Obviously, these types of strategies are not always possible; particularly if there are geographic constraints (e.g. immobility) associated with critical infrastructure systems (e.g. oil refining capacity clustered along the Gulf Coast). However, there are operational strategies for critical infrastructure systems with more locational flexibility such as critical stockpiles of emergency supplies (Church and Scaparra 2007). These can be moved, albeit with some effort, to both minimize vulnerability and maximize accessibility.

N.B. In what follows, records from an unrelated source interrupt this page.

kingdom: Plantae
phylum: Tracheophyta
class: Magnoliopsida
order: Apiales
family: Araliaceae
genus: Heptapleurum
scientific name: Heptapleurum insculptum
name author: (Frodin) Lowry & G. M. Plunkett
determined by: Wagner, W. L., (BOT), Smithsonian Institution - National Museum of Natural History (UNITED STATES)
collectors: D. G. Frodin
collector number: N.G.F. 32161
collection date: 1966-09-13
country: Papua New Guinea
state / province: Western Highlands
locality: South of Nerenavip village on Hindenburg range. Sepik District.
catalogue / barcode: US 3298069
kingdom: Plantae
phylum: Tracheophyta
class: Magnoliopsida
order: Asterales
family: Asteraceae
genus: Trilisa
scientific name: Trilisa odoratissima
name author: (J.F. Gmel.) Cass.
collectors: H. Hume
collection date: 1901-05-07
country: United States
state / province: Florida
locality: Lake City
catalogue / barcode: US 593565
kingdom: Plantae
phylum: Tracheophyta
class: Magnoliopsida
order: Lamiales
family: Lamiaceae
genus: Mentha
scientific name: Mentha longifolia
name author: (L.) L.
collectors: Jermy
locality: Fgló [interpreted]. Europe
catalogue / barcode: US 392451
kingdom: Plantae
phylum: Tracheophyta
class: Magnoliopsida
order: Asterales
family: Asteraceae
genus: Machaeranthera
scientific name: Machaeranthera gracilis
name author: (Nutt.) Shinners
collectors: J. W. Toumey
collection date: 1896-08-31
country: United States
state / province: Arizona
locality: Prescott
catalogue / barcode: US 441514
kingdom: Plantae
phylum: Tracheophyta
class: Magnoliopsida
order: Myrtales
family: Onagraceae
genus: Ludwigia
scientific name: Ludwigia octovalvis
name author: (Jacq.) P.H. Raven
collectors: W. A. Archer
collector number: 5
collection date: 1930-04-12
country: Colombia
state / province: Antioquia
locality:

In sum, regardless of the functional representation of vulnerability, or the selection of strategies for vulnerability mitigation, it is clear that the acquisition, analysis and synthesis of data from a wide variety of sources is needed to determine the specific nature of vulnerability for infrastructure systems. More importantly, understanding both where and when systems may be vulnerable to disruption is important for developing disaster mitigation plans and policies structured to minimize systemic weaknesses. Further, as outlined by Murray et al. (2008), the ability to utilize multiple methods for better identification and understanding vulnerability is essential—ranging from strategy-specific, simulation-based and mathematical modeling assessments.

In conclusion, while the presented typological framework for categorizing infrastructure vulnerability is both complex and multifaceted, significant work is still required to capture the many nuances of vulnerability through space and time and across and between systems. As suggested by Sarewitz et al. (2003), extreme events are created by context—and context is highly dynamic. So, while it may be nearly impossible to concretely identify every conceivable vulnerability within an infrastructure system, this does not absolve policy makers and analysts of their responsibility to explore the complex mesh of potential vulnerabilities, nor their charge in formulating mitigation strategies and associated public policies for minimizing the impacts of extreme events to critical systems and society. As the discussion in this paper highlights, these are not easy tasks, but they are clearly essential ones.